Overview of the pitch angle using different algorithms over the complete flight:
Path 1: Slight decent with negative pitch:
Path 2: clearly a decent with negative pitch:
Path 3: the UAV is clearly losing altitude with a negative pitch. In the middle, a slight recovery to 0° pitch is notices, followed by another slight decent:
Algorithm 2 with the PID loop is clearly wrong on this 3th path.
Algorithm 1: Complementary filter
Problem: gyroscope effects are immediately averaged out & averaging causes a delay.
Algorithm 2: Quaternion + PID
This algorithm is pretty easy. These are the most important steps:
- Add the calculated bias to the gyroscopes' readings
- Use p, q & r from the gyro's and calculated biases to update a quaternion which holds the orientation.
- Substract the dynamics from the accelerometers' readings (u = speed along x axis, w = speed along z axis, r = roll rotation rate, q = pitch rotation rate, r = yaw rotation rate):
- Gravity vector (x) = acceleration(x)
- Gravity vector (y) = acceleration(y) - (r * u - p * w)

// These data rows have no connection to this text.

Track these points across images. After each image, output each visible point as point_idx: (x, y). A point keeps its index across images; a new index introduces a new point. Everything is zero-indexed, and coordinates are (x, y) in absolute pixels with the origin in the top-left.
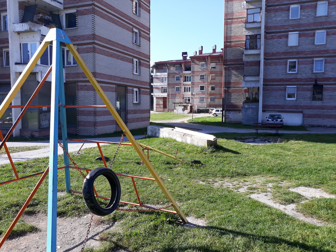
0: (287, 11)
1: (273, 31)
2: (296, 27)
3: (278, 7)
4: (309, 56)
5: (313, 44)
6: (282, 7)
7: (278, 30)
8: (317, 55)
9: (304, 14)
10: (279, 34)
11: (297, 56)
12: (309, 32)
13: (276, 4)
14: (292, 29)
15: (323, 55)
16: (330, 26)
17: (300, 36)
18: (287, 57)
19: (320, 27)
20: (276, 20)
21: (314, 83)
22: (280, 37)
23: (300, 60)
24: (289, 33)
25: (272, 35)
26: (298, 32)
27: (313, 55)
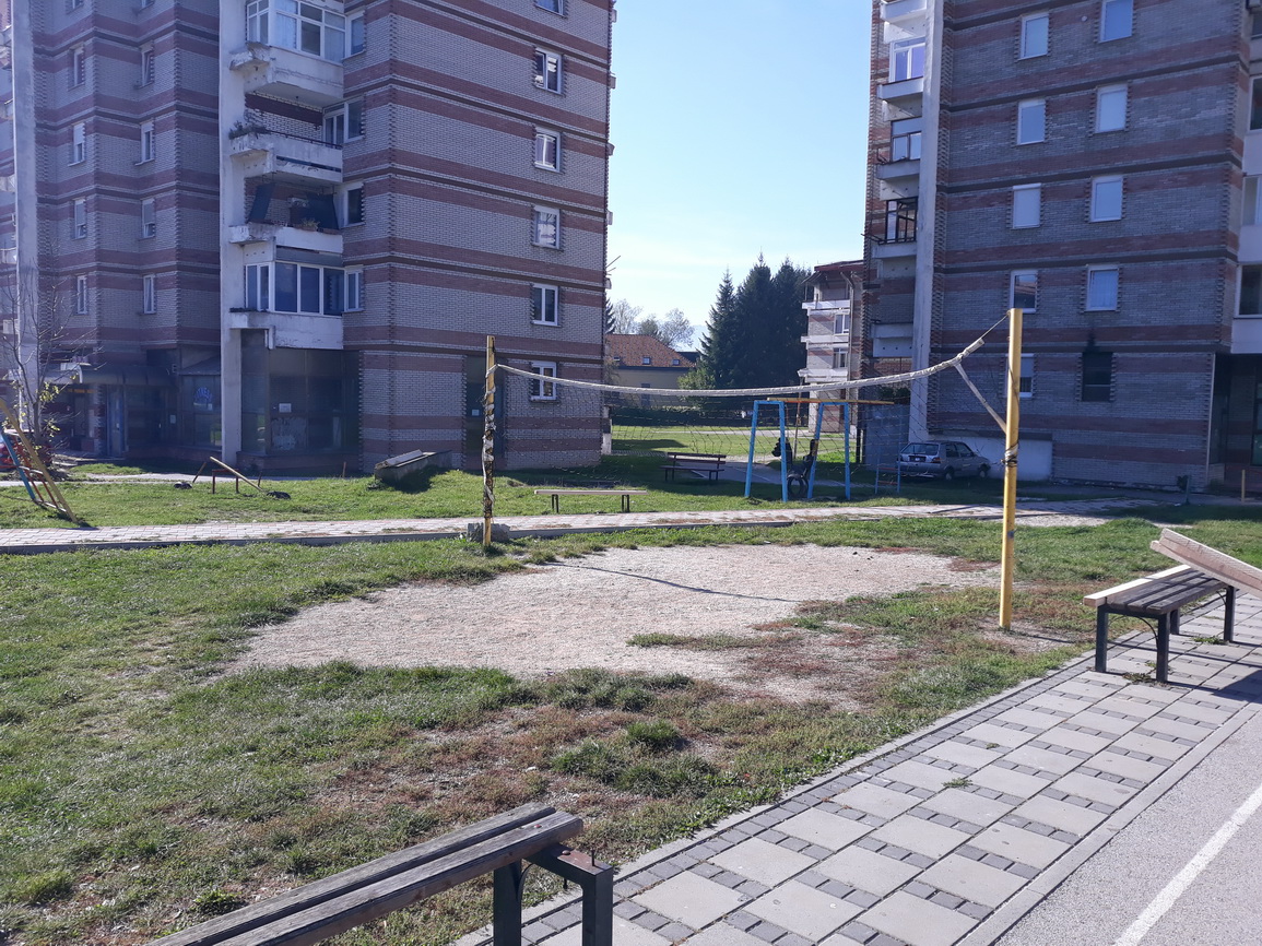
0: (1007, 119)
1: (968, 183)
2: (1035, 166)
3: (981, 110)
4: (1071, 257)
5: (1085, 220)
6: (993, 108)
7: (982, 181)
8: (1095, 256)
9: (1055, 126)
10: (983, 193)
11: (1037, 260)
12: (1072, 182)
13: (976, 101)
14: (1021, 177)
15: (1111, 255)
16: (1134, 162)
17: (1044, 195)
18: (1006, 262)
19: (1103, 167)
20: (977, 149)
21: (1084, 344)
22: (987, 202)
23: (1045, 270)
24: (1015, 187)
25: (965, 194)
26: (1039, 185)
27: (1082, 257)
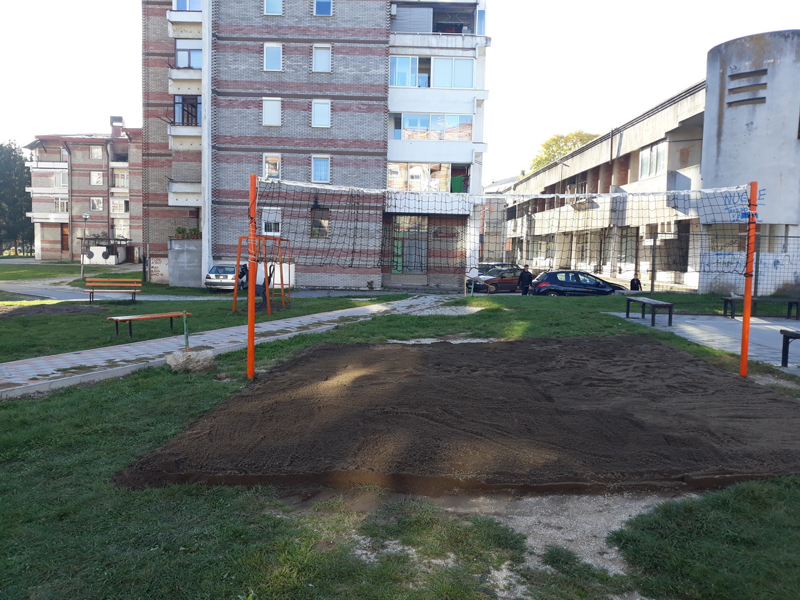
0: (257, 52)
1: (232, 91)
2: (276, 87)
3: (239, 43)
4: (301, 148)
5: (309, 124)
6: (247, 43)
7: (242, 91)
8: (316, 148)
9: (289, 63)
10: (243, 99)
11: (280, 147)
12: (301, 100)
13: (235, 36)
14: (268, 92)
15: (326, 149)
16: (337, 94)
17: (284, 106)
18: (260, 147)
19: (319, 93)
20: (237, 69)
21: (312, 203)
22: (246, 105)
23: (286, 155)
24: (264, 98)
25: (229, 98)
26: (280, 99)
27: (308, 148)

- Gravity vector (z) = acceleration(z) - (p * w - q * u)
- Use the calculated gravity vector to calculate pitch and roll (arc tangens of gravity vectors):
- Calculate the error between the quaternion's pitch and roll angles and the angles from the gravity vector
- Use these errors to update the gyro's bias with a PI(D) loop.
These steps are more or less similar to what Mahony described in a paper. I must say it works better than expected. However, there is still some inaccuracy on the pitch axis after a turn.

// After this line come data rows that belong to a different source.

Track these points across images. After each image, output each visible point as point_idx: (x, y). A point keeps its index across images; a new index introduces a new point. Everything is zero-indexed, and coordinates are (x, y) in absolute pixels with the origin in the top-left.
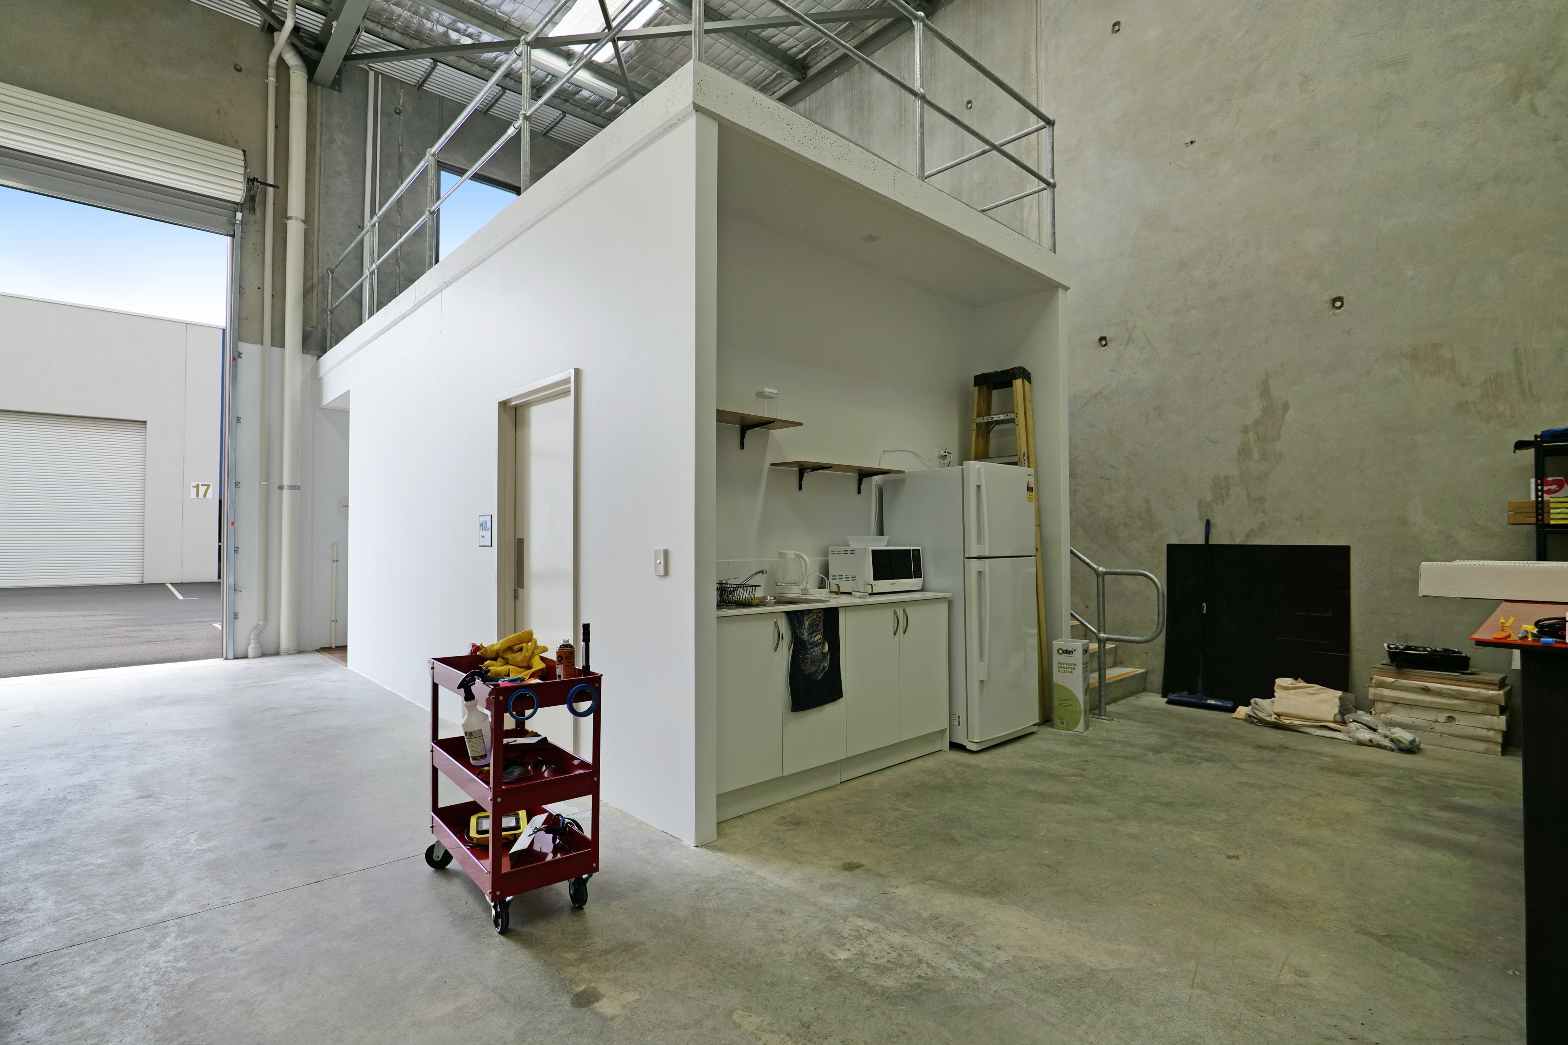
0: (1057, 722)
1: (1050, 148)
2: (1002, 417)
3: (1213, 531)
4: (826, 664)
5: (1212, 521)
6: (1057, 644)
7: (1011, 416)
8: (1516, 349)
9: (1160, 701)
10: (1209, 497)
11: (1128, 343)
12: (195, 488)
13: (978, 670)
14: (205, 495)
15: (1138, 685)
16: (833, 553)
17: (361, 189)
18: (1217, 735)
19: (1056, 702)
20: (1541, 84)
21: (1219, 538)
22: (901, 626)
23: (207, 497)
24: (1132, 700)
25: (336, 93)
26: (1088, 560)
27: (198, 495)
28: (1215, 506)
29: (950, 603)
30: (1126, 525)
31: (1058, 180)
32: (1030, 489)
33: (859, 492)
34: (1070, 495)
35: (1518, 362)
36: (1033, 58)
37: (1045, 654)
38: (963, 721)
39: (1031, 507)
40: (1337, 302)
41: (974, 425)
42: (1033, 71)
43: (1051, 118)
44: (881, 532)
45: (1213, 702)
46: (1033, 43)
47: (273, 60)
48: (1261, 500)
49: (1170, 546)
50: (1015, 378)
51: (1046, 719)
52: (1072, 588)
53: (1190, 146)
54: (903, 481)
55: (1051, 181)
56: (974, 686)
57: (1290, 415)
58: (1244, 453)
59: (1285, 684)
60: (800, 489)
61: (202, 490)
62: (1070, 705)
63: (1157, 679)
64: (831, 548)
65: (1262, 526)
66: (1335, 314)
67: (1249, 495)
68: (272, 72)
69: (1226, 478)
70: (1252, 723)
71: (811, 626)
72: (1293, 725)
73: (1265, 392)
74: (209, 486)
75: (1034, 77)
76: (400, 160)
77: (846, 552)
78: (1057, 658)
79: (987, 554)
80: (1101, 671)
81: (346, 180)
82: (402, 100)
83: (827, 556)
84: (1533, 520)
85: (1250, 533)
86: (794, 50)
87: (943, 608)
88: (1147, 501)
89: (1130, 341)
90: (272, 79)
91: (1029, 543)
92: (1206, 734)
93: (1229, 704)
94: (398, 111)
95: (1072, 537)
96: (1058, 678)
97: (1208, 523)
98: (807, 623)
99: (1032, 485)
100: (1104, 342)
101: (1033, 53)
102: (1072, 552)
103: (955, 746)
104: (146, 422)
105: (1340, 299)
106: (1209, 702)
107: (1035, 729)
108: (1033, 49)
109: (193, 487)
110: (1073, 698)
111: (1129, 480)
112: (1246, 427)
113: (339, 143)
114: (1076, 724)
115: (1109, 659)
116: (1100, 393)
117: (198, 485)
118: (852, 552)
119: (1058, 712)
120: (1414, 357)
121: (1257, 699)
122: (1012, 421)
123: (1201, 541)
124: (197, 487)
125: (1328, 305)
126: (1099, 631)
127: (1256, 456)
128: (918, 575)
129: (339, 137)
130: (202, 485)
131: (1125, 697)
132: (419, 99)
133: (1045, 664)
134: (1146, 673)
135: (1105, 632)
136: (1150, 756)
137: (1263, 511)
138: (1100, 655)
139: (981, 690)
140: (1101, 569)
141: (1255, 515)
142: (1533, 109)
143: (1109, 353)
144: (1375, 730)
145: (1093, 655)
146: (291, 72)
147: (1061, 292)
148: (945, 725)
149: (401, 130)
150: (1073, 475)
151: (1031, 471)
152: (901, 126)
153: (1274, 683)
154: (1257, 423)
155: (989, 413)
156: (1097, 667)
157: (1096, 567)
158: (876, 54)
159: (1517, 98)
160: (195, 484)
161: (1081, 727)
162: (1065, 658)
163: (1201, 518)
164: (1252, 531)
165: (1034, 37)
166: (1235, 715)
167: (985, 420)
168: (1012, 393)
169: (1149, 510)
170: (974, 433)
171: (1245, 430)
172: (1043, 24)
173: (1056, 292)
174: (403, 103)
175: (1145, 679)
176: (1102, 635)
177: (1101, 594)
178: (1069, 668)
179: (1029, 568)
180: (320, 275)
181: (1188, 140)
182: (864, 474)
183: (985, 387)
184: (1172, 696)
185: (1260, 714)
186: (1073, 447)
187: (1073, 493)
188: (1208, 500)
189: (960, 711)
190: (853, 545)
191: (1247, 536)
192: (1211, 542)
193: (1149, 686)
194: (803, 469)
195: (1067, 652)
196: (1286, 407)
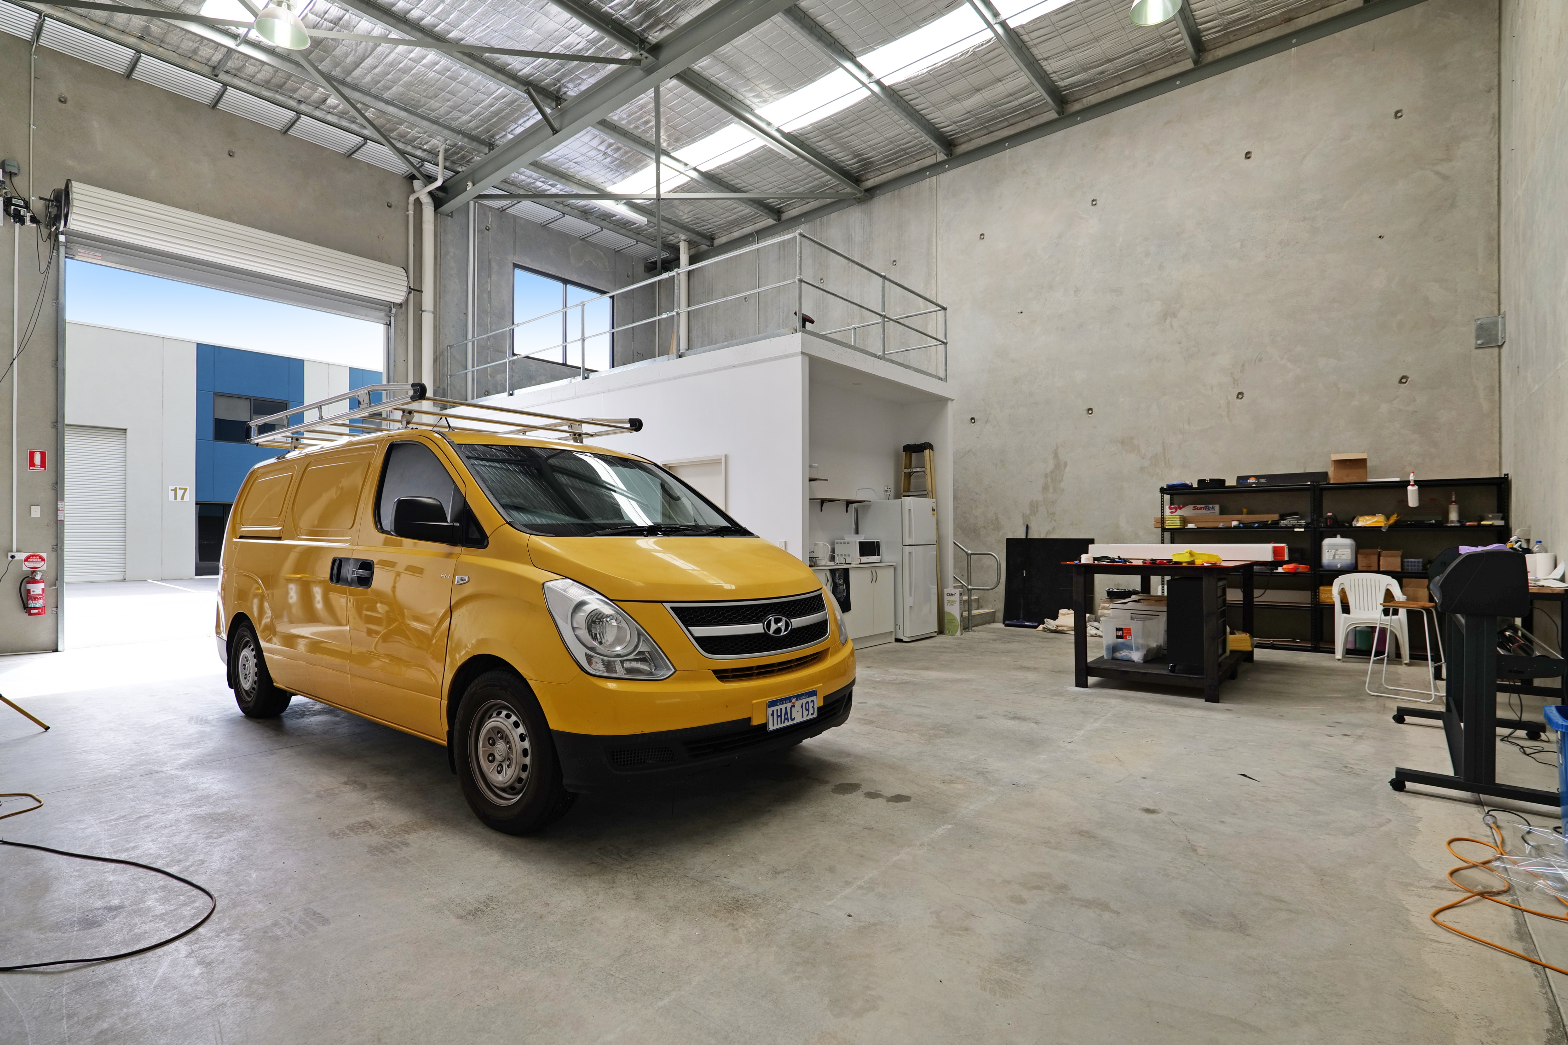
0: (946, 632)
1: (944, 322)
2: (918, 470)
3: (1030, 531)
4: (845, 594)
5: (1029, 525)
6: (947, 591)
7: (923, 469)
8: (1164, 443)
9: (1002, 626)
10: (1028, 512)
11: (986, 423)
12: (173, 492)
13: (909, 601)
14: (182, 498)
15: (990, 619)
16: (837, 543)
17: (466, 286)
18: (1026, 635)
19: (946, 621)
20: (1174, 315)
21: (1034, 535)
22: (874, 579)
23: (185, 500)
24: (987, 626)
25: (449, 218)
26: (962, 547)
27: (176, 498)
28: (1031, 517)
29: (895, 569)
30: (984, 527)
31: (949, 340)
32: (934, 510)
33: (847, 512)
34: (954, 509)
35: (1164, 449)
36: (934, 243)
37: (940, 597)
38: (901, 627)
39: (935, 518)
40: (1090, 410)
41: (903, 473)
42: (934, 251)
43: (945, 306)
44: (857, 532)
45: (1028, 624)
46: (934, 234)
47: (412, 199)
48: (1054, 514)
49: (1008, 540)
50: (926, 449)
51: (941, 631)
52: (954, 565)
53: (1020, 314)
54: (869, 506)
55: (945, 341)
56: (907, 609)
57: (1068, 469)
58: (1045, 488)
59: (1064, 613)
60: (821, 511)
61: (180, 493)
62: (953, 622)
63: (1000, 615)
64: (836, 541)
65: (1054, 529)
66: (1089, 417)
67: (1048, 511)
68: (411, 207)
69: (1037, 501)
70: (1045, 631)
71: (839, 576)
72: (1063, 630)
73: (1056, 455)
74: (186, 490)
75: (935, 254)
76: (490, 264)
77: (844, 543)
78: (947, 598)
79: (914, 544)
80: (969, 611)
81: (456, 280)
82: (490, 220)
83: (834, 545)
84: (1160, 526)
85: (1047, 533)
86: (774, 203)
87: (892, 570)
88: (996, 514)
89: (987, 421)
90: (411, 212)
91: (933, 538)
92: (1019, 635)
93: (1036, 624)
94: (487, 228)
95: (955, 534)
96: (947, 608)
97: (1027, 527)
98: (837, 575)
99: (935, 508)
100: (973, 421)
101: (934, 240)
102: (954, 543)
103: (898, 640)
104: (126, 430)
105: (1091, 409)
106: (1026, 623)
107: (936, 634)
108: (934, 237)
109: (172, 490)
110: (955, 618)
111: (986, 502)
112: (1046, 474)
113: (452, 254)
114: (956, 632)
115: (974, 605)
116: (970, 451)
117: (176, 488)
118: (848, 543)
119: (947, 626)
120: (1123, 443)
121: (1048, 620)
122: (924, 472)
123: (1024, 537)
124: (175, 490)
125: (1086, 412)
126: (968, 585)
127: (1051, 490)
128: (879, 555)
129: (452, 250)
130: (180, 489)
131: (983, 624)
132: (501, 218)
133: (940, 603)
134: (995, 612)
135: (971, 585)
136: (991, 642)
137: (1055, 520)
138: (969, 602)
139: (910, 611)
140: (969, 552)
141: (1051, 522)
142: (1172, 326)
143: (976, 427)
144: (1098, 629)
145: (965, 601)
146: (424, 207)
147: (949, 402)
148: (893, 630)
149: (490, 242)
150: (955, 498)
151: (934, 500)
152: (849, 267)
153: (1058, 612)
154: (1052, 472)
155: (910, 467)
156: (967, 609)
157: (966, 550)
158: (832, 214)
159: (1165, 320)
160: (174, 488)
161: (958, 633)
162: (951, 598)
163: (1024, 524)
164: (1049, 531)
165: (935, 230)
166: (1038, 629)
167: (909, 471)
168: (924, 457)
169: (997, 519)
170: (903, 477)
171: (1046, 476)
172: (940, 224)
173: (947, 403)
174: (491, 222)
175: (995, 615)
176: (970, 587)
177: (969, 565)
178: (952, 603)
179: (933, 552)
180: (441, 349)
181: (1020, 311)
182: (849, 503)
183: (908, 453)
184: (1007, 622)
185: (1049, 626)
186: (955, 481)
187: (955, 508)
188: (1027, 514)
189: (900, 622)
190: (847, 540)
191: (1047, 534)
192: (1029, 537)
193: (996, 619)
194: (823, 501)
195: (952, 595)
196: (1066, 464)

The result is called "pitch PID" in the graph above.
Algorithm 3: 2x3 Kalman
This algorithm was taken from a paper by Beard and adapted to the gluonpilot's specific needs.

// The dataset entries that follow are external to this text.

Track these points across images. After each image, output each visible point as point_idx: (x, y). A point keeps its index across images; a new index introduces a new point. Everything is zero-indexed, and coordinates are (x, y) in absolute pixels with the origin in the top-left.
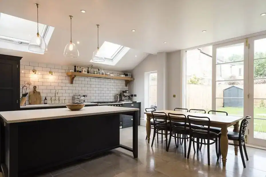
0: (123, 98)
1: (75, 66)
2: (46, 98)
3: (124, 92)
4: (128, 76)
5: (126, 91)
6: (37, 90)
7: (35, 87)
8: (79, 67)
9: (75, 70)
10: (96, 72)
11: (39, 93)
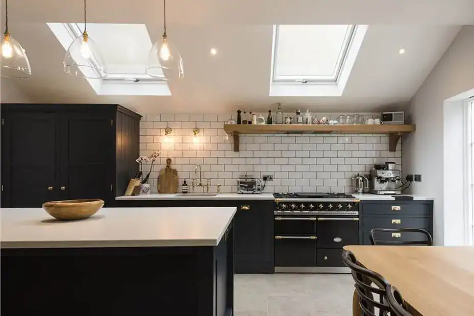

- The state x contains the roll and pitch angle
- Update x with the standard earth-to-body transformations:
- roll = roll + (p + q*sin(roll)*tan(pitch) + r*cos(roll)*tan(pitch)) * DT
- pitch = pitch + (q*cos(roll)- r*sin(roll)) * DT
- Update the P-matrix of the extended kalman filter
- Calculate u (speed along x-axis) and w (speed along z-axis) from the GPS and pressure sensor.
- Calculate matrix h, which contains the estimated accelerometer readings:
- acceleration(x) = q*w + sin(pitch)* G
- acceleration(y) = (r*u - p*w) - cos(pitch)*sin(roll) * G
- acceleration(z) = (p*w - q*u) - cos(pitch)*cos(roll) * G
- Calculate the Jacobian dh/dx to complete the extended kalman filter.
- Update the pitch and roll angle (state x) with the error between "h" and the actual accelerometer readings with the innovation matrix.
Despite the fact that no gyro bias is calculated, this algorithm perform surprisingly well. Actually a lot better than the previous one.
On the downside:
- Special care needs to be taken because this algorithm uses euler angles, which are not gimbal-lock free
- Requires more processing power
The result is called "pitch 3x3" in the graph above.